From a focus on profitability to how technology will add to efficiencies, Prashant Kumar, MD and CEO, Yes Bank, spoke at length on a range of issues related to the bank in this exclusive interview with businessline. Edited excerpts: 

Q

Yes Bank was among the banks added to the list of investments by HDFC Bank’s affiliates. Do you see this as an affirmation from a large domestic investor?

It’s a message of confidence in the bank!

Q

The bank’s December quarter investor deck showed how far the bank has come since 2020…

The objective is always to be very transparent. This time we have added our roadmap on profitability, which is the only unsolved puzzle we have. Whether we talk about capital or liability, or asset quality, everything is sorted. We want to give clarity on the roadmap on this (profitability).

Q

Your peers are doing much better on profitability in some pockets. Does that concern you?

In the retail business, we don’t have asset classes that are high-yielding, such as MFI (microfinance), affordable housing… and (in) credit cards, we are not very large. There are banks whose entire profitability is coming from MFI and credit cards. In the last 3–4 years we were predominantly in the prime mortgage space and new cars segment, where the yields are low. If we need to move from the new car loan to used car (loan), we need to build out capabilities, which we have done now. Similarly, we have started moving from prime home loan to affordable housing.

Q

Three years ago, the bank was extensively positioning itself in the credit cards market. That seems to have fizzled away…

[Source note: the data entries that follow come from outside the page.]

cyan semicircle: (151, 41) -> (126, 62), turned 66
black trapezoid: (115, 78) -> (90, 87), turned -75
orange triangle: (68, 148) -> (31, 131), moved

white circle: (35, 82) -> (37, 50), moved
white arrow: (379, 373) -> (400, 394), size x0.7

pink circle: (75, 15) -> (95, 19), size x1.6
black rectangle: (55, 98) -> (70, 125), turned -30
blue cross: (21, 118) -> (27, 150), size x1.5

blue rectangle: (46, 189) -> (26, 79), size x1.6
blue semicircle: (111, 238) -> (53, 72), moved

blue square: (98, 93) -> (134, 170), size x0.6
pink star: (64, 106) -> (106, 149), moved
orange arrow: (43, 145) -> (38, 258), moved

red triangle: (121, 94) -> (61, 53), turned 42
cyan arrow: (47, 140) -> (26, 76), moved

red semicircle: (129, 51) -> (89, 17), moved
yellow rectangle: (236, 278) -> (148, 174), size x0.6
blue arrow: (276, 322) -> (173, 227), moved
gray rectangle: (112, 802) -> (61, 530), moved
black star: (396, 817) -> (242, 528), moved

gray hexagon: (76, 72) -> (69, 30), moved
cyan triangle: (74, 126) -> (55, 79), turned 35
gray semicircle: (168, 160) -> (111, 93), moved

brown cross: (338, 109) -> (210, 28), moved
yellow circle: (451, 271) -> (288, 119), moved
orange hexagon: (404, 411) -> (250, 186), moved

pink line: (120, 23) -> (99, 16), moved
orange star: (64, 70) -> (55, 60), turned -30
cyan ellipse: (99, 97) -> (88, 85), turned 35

Cards is a segment you can grow aggressively without issues. But in the initial 5–7 years one needs to burn cash. Now is not the right time for us to target that kind of growth. We are issuing more than 50,000 cards every year and have reached a base of two million cards. We will grow in a manner where there is no negative impact on profitability. In the last one year, like unsecured loans, cards businesses (across the system) have shown a spike into delinquencies. That’s why we have been careful.

Q

Would you explore inorganic options for retail businesses other than MFI?

I don’t think we have the capabilities for inorganic growth. The next 2–3 years would be more of organic growth.

Q

Investors have been patient with sub-3 per cent net interest margin (NIM) for long. Would you want to give them any guidance?

When you exclude the negative impact of RIDF (Rural Infrastructure Development Fund), our NIM is around 2.8 per cent. We have already started taking steps to ensure that there is no shortfall. Second, this is not the right time to take some high-risk assets. For the entire banking industry there has been pressure on NIMs and we have been able to protect ourselves from this. That’s why we are not giving any guidance, but would continue to see how we can improve the margins.

Q

Your digital channels are doing well for deposits. Would you favour branches or digital as your long-term strategy?

Deposits is very critical for any banking institution. In the current times it is difficult to get deposits. The cost of deposit is going up and the growth is not much. We don’t foresee a situation where we move from a physical branch to a digital pure-play (on deposits); this hasn’t been successful in the entire globe. The change is that customer acquisition can happen digitally. More than 90 per cent of our savings and current accounts are opened digitally. It means there is no need to have large branches. In FY24 we were aiming to open 150 branches. We’ve opened around 110 branches so far. For FY25 we will discuss the target with the board, but branch expansion will continue.

Q

Your focus on technology has been unwavering. Can this have a favourable impact your financials?

There are two parts to technology. First, you need to continuously invest to run the bank. You must be relevant as per the current needs, because technologies become obsolete very fast. This is operating expenses. Second, you also need to develop new capabilities. In 2020-21 and some part of 2022, investment was largely to keep us running. Now we have started investing for the future. We are getting good feedback on YES Pay, and we plan to come up with a mobile banking app for businesses in FY25. We are also trying to make all our customer journeys seamless without any manual intervention.

Q

Is capital raise on the anvil?

Our capital burn of 35–40 bps is due to an increase in the risk weight on the retail side. Otherwise, we have not seen any capital burn. We have warrant conversions due next quarter, which would add 250 basis points to the capital. We have sufficient capital to take care of FY25.